WHAT IS NEEDED - Read through the entries below and return each line with the word "Guide".

RECORDS TO USE -

* * *

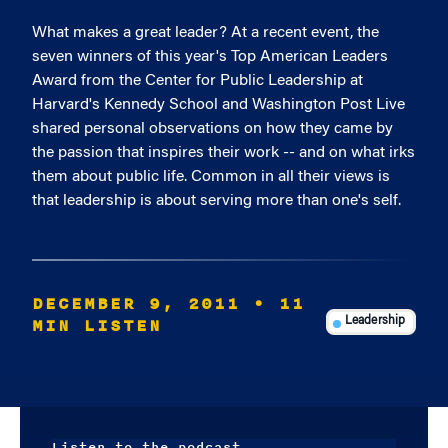
What makes a great leader? At a recent event, the
seven winners of this year's Top American Leaders
Award from the Center for Public Leadership at
Harvard's Kennedy School and Washington Post Live
shared personal observations on how they came by
the passion that inspires their work -- and on what irks
them about public life. Common in all their views is
that leadership is about serving more than one's self.
DECEMBER 9, 2011
• 11
MIN LISTEN
Leadership
Listen to the podcast.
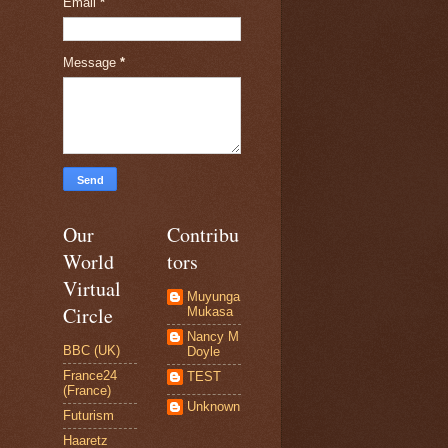
Email
*
Message
*
Our
Contribu
World
tors
Virtual
Muyunga
Circle
Mukasa
Nancy M
BBC (UK)
Doyle
France24
TEST
(France)
Unknown
Futurism
Haaretz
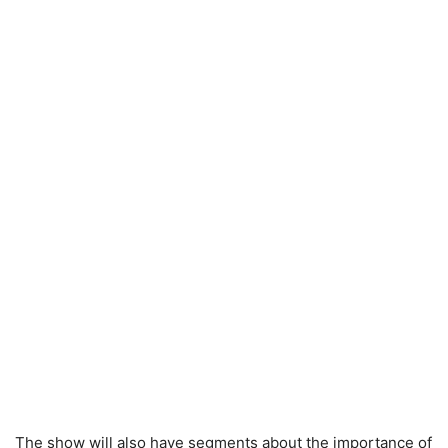
The show will also have segments about the importance of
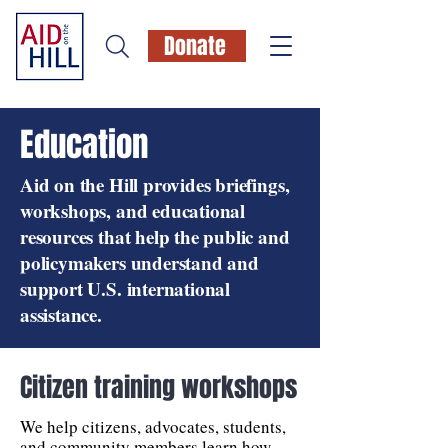
Donate
Education
Aid on the Hill provides briefings,
workshops, and educational
resources that help the public and
policymakers understand and
support U.S. international
assistance.
Citizen training workshops
We help citizens, advocates, students,
and community members learn how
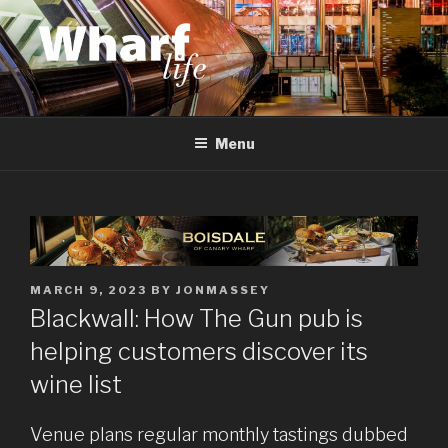
Skip
to
content
WHARF LIFE
Canary Wharf, Docklands, east London
Menu
POSTED
MARCH 9, 2023
BY
JONMASSEY
ON
Blackwall: How The Gun pub is
helping customers discover its
wine list
Venue plans regular monthly tastings dubbed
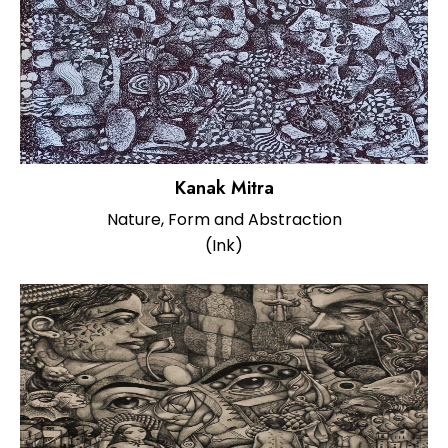
Kanak Mitra
Nature, Form and Abstraction
(Ink)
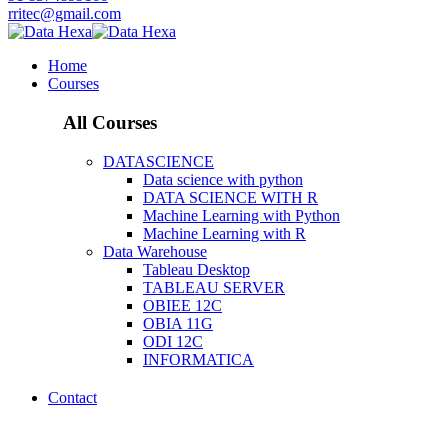
rritec@gmail.com
Home
Courses
All Courses
DATASCIENCE
Data science with python
DATA SCIENCE WITH R
Machine Learning with Python
Machine Learning with R
Data Warehouse
Tableau Desktop
TABLEAU SERVER
OBIEE 12C
OBIA 11G
ODI 12C
INFORMATICA
Contact
Data Warehouse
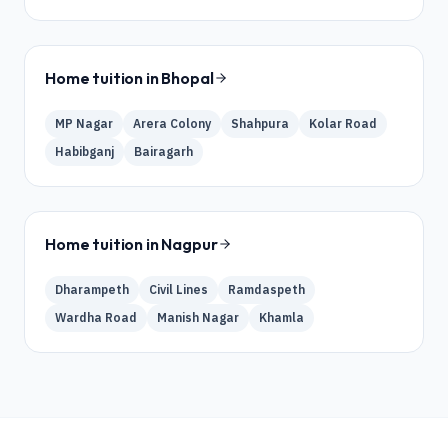
Home tuition in
Bhopal
MP Nagar
Arera Colony
Shahpura
Kolar Road
Habibganj
Bairagarh
Home tuition in
Nagpur
Dharampeth
Civil Lines
Ramdaspeth
Wardha Road
Manish Nagar
Khamla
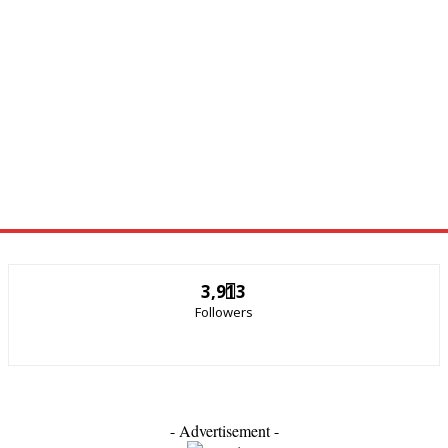
3,913
Followers
- Advertisement -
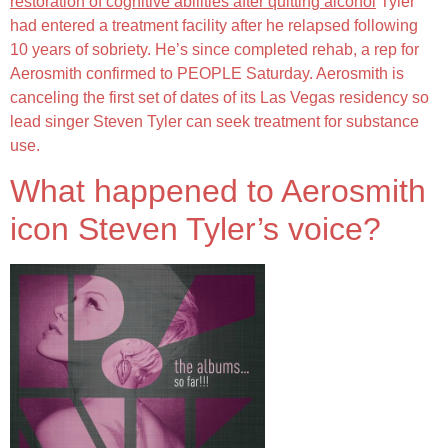
restoration of cognitive abilities after quitting alcohol
Tyler
had entered a treatment facility after he relapsed following
10 years of sobriety. He’s since completed rehab, a rep for
Aerosmith confirmed to PEOPLE Saturday. Aerosmith is
canceling the first set of dates of its Las Vegas residency so
lead singer Steven Tyler can seek treatment for substance
use.
What happened to Aerosmith
icon Steven Tyler’s voice?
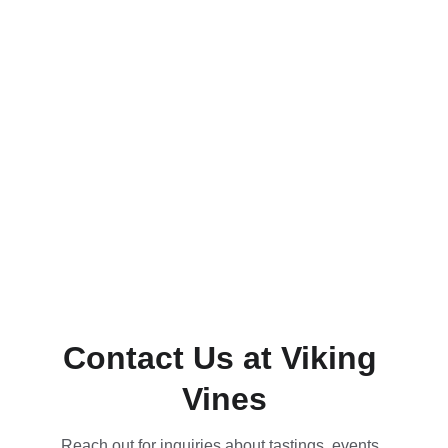
Contact Us at Viking 
Vines
Reach out for inquiries about tastings, events, 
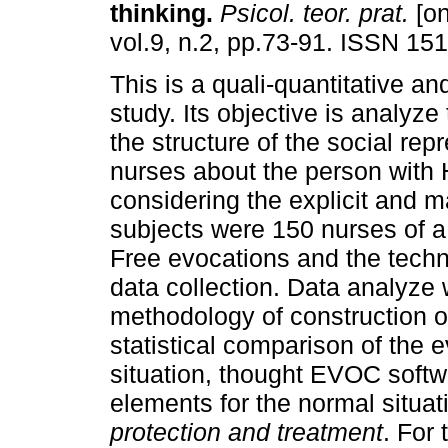
thinking
.
Psicol. teor. prat.
[on
vol.9, n.2, pp.73-91. ISSN 15
This is a quali-quantitative an
study. Its objective is analyze
the structure of the social rep
nurses about the person with
considering the explicit and
subjects were 150 nurses of a 
Free evocations and the techni
data collection. Data analyze
methodology of construction o
statistical comparison of the 
situation, thought EVOC softw
elements for the normal situat
protection and treatment
. For 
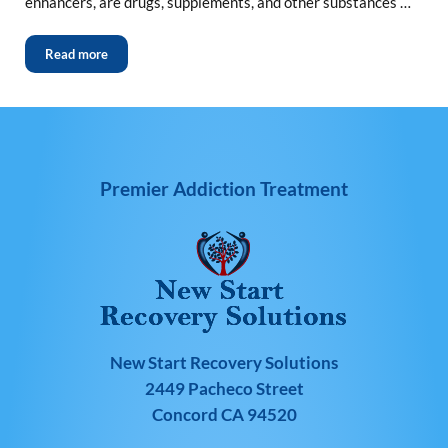
enhancers, are drugs, supplements, and other substances …
Read more
Premier Addiction Treatment
New Start Recovery Solutions
2449 Pacheco Street
Concord CA 94520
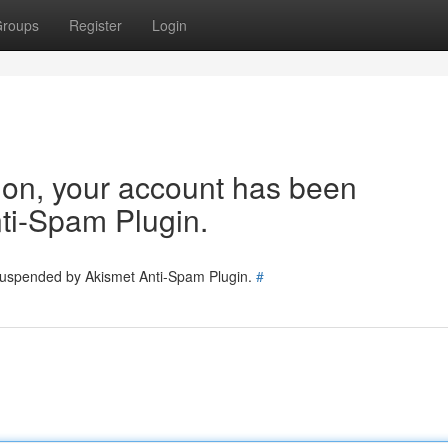
roups
Register
Login
tion, your account has been
ti-Spam Plugin.
 suspended by Akismet Anti-Spam Plugin.
#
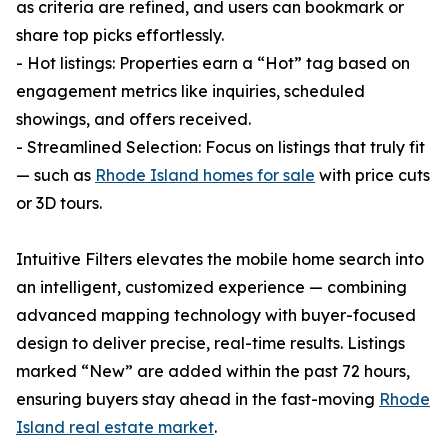
as criteria are refined, and users can bookmark or
share top picks effortlessly.
- Hot listings: Properties earn a “Hot” tag based on
engagement metrics like inquiries, scheduled
showings, and offers received.
- Streamlined Selection: Focus on listings that truly fit
— such as
Rhode Island homes for sale
with price cuts
or 3D tours.
Intuitive Filters elevates the mobile home search into
an intelligent, customized experience — combining
advanced mapping technology with buyer-focused
design to deliver precise, real-time results. Listings
marked “New” are added within the past 72 hours,
ensuring buyers stay ahead in the fast-moving
Rhode
Island real estate market
.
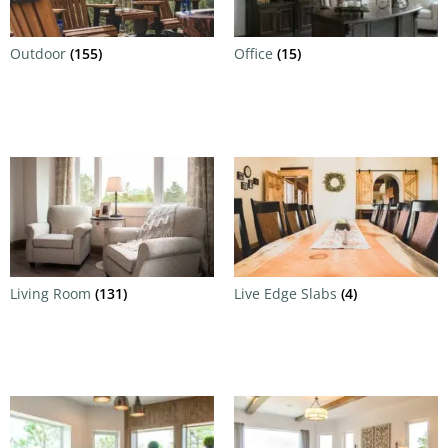
Outdoor
(155)
Office
(15)
Living Room
(131)
Live Edge Slabs
(4)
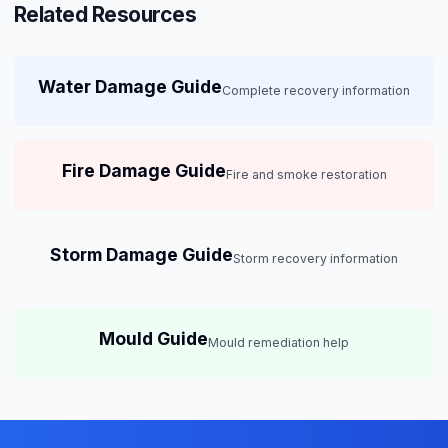
Related Resources
Water Damage Guide
Complete recovery information
Fire Damage Guide
Fire and smoke restoration
Storm Damage Guide
Storm recovery information
Mould Guide
Mould remediation help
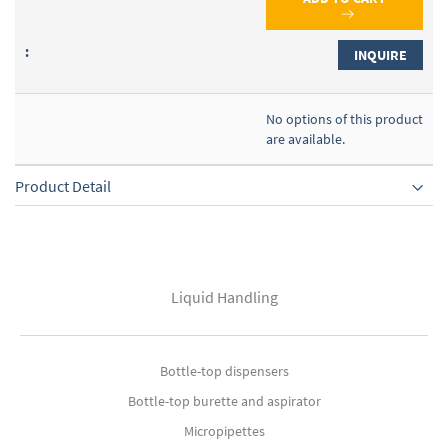
INQUIRE
No options of this product
are available.
Product Detail
Liquid Handling
Bottle-top dispensers
Bottle-top burette and aspirator
Micropipettes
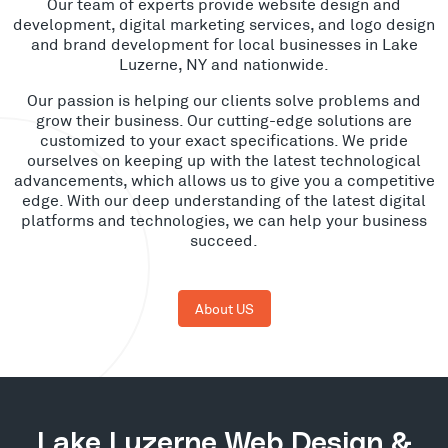
Our team of experts provide website design and
development, digital marketing services, and logo design
and brand development for local businesses in Lake
Luzerne, NY and nationwide.
Our passion is helping our clients solve problems and
grow their business. Our cutting-edge solutions are
customized to your exact specifications. We pride
ourselves on keeping up with the latest technological
advancements, which allows us to give you a competitive
edge. With our deep understanding of the latest digital
platforms and technologies, we can help your business
succeed.
About US
Lake Luzerne Web Design &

* * *

TASK OUTPUT -
Water Damage Guide
Fire Damage Guide
Storm Damage Guide
Mould Guide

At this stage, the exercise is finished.